[Source records]
================

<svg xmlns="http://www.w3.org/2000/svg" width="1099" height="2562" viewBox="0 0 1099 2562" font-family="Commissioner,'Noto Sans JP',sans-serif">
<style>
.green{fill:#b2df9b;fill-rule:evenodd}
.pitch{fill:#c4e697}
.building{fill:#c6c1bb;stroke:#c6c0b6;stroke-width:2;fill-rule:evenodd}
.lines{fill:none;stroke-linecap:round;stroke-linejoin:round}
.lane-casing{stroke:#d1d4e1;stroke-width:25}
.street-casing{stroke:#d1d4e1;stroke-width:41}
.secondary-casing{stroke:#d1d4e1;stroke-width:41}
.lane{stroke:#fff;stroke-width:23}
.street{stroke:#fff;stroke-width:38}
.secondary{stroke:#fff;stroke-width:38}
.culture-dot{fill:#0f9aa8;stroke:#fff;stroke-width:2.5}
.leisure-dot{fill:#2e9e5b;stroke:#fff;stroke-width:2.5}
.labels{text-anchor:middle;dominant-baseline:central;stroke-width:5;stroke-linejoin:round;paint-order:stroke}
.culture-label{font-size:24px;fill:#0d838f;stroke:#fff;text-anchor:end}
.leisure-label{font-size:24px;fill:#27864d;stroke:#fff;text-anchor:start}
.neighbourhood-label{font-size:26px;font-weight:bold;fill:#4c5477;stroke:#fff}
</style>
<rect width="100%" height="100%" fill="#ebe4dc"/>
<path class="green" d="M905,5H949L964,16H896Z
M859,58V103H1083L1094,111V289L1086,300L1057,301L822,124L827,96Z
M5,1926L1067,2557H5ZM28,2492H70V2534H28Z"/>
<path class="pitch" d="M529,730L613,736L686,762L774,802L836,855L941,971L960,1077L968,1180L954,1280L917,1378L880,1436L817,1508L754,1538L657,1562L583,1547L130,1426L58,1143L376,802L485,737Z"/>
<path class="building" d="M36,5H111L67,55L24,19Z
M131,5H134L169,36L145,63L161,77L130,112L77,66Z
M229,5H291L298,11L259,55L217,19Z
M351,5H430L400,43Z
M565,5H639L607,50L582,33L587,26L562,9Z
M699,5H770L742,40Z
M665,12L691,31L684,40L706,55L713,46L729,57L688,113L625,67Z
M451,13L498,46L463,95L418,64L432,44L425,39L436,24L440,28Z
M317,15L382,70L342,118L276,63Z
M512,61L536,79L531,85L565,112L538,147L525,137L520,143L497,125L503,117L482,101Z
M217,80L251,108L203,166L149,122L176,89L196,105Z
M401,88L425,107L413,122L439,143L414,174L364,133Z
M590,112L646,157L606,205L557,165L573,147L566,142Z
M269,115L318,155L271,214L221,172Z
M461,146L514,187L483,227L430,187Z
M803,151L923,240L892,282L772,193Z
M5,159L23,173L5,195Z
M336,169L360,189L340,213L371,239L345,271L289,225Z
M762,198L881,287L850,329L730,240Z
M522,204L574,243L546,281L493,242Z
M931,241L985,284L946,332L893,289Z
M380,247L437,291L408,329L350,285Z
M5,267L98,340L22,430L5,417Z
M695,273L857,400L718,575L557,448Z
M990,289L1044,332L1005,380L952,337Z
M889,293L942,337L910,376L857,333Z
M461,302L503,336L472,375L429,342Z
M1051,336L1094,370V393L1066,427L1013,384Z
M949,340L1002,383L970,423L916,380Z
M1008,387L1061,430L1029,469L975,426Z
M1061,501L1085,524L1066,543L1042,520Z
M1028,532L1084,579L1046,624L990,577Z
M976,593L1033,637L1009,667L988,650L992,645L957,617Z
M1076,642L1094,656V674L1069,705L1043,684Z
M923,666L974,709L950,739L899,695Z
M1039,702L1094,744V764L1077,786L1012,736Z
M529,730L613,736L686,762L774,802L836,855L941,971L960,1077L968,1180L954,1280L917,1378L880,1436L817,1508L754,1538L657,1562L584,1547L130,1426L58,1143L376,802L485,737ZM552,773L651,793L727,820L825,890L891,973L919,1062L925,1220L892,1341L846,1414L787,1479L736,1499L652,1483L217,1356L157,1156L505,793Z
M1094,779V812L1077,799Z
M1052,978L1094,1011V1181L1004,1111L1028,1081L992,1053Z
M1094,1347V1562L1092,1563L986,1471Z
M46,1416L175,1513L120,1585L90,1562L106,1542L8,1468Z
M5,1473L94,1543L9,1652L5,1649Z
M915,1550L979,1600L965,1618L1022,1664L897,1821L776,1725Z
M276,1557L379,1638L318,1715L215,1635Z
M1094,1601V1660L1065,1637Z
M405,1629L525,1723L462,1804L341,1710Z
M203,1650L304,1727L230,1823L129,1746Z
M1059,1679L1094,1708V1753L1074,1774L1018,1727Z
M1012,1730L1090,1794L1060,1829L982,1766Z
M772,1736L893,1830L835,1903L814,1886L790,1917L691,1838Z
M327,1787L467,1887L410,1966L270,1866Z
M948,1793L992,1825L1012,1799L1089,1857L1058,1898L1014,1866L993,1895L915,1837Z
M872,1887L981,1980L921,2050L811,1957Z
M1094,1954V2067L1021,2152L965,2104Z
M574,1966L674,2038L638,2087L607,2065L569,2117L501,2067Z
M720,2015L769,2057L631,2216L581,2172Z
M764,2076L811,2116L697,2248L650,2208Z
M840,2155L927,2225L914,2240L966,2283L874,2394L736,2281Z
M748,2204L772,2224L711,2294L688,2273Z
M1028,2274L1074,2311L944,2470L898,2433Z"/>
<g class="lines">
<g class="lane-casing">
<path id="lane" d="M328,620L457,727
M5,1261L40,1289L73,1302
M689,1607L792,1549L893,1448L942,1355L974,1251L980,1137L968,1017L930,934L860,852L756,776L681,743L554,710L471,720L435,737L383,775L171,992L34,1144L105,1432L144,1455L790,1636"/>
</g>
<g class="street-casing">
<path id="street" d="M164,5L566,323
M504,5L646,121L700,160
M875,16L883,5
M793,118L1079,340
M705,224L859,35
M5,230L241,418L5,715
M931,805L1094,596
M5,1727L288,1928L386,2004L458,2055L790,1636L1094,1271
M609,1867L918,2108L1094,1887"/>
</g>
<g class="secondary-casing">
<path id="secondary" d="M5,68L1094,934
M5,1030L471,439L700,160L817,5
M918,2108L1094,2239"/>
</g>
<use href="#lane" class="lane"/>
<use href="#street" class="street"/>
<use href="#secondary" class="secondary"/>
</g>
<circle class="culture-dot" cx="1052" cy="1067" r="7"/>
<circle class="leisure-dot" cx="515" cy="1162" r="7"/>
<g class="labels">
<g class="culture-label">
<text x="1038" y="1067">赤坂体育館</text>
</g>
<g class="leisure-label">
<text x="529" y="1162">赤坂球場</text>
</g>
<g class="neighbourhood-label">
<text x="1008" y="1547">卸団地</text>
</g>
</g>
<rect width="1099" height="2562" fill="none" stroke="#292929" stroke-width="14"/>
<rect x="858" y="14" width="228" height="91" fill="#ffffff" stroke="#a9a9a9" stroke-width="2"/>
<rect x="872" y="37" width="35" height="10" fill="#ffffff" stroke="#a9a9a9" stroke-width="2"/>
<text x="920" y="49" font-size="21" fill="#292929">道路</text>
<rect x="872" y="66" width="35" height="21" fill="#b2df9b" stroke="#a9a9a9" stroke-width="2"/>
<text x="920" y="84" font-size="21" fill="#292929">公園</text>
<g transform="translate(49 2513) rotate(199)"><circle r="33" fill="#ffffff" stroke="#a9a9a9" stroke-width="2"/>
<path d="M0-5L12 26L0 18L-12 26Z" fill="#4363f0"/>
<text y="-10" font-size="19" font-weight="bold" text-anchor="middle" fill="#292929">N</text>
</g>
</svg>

================

- [Activity]:
Return, word for word, the lines of the data above from the line with "M990,289L1044,332L1005,380L952,337Z" through the line with "M5,1261L40,1289L73,1302", inclusive.

- [Answer space]:
M990,289L1044,332L1005,380L952,337Z
M889,293L942,337L910,376L857,333Z
M461,302L503,336L472,375L429,342Z
M1051,336L1094,370V393L1066,427L1013,384Z
M949,340L1002,383L970,423L916,380Z
M1008,387L1061,430L1029,469L975,426Z
M1061,501L1085,524L1066,543L1042,520Z
M1028,532L1084,579L1046,624L990,577Z
M976,593L1033,637L1009,667L988,650L992,645L957,617Z
M1076,642L1094,656V674L1069,705L1043,684Z
M923,666L974,709L950,739L899,695Z
M1039,702L1094,744V764L1077,786L1012,736Z
M529,730L613,736L686,762L774,802L836,855L941,971L960,1077L968,1180L954,1280L917,1378L880,1436L817,1508L754,1538L657,1562L584,1547L130,1426L58,1143L376,802L485,737ZM552,773L651,793L727,820L825,890L891,973L919,1062L925,1220L892,1341L846,1414L787,1479L736,1499L652,1483L217,1356L157,1156L505,793Z
M1094,779V812L1077,799Z
M1052,978L1094,1011V1181L1004,1111L1028,1081L992,1053Z
M1094,1347V1562L1092,1563L986,1471Z
M46,1416L175,1513L120,1585L90,1562L106,1542L8,1468Z
M5,1473L94,1543L9,1652L5,1649Z
M915,1550L979,1600L965,1618L1022,1664L897,1821L776,1725Z
M276,1557L379,1638L318,1715L215,1635Z
M1094,1601V1660L1065,1637Z
M405,1629L525,1723L462,1804L341,1710Z
M203,1650L304,1727L230,1823L129,1746Z
M1059,1679L1094,1708V1753L1074,1774L1018,1727Z
M1012,1730L1090,1794L1060,1829L982,1766Z
M772,1736L893,1830L835,1903L814,1886L790,1917L691,1838Z
M327,1787L467,1887L410,1966L270,1866Z
M948,1793L992,1825L1012,1799L1089,1857L1058,1898L1014,1866L993,1895L915,1837Z
M872,1887L981,1980L921,2050L811,1957Z
M1094,1954V2067L1021,2152L965,2104Z
M574,1966L674,2038L638,2087L607,2065L569,2117L501,2067Z
M720,2015L769,2057L631,2216L581,2172Z
M764,2076L811,2116L697,2248L650,2208Z
M840,2155L927,2225L914,2240L966,2283L874,2394L736,2281Z
M748,2204L772,2224L711,2294L688,2273Z
M1028,2274L1074,2311L944,2470L898,2433Z"/>
<g class="lines">
<g class="lane-casing">
<path id="lane" d="M328,620L457,727
M5,1261L40,1289L73,1302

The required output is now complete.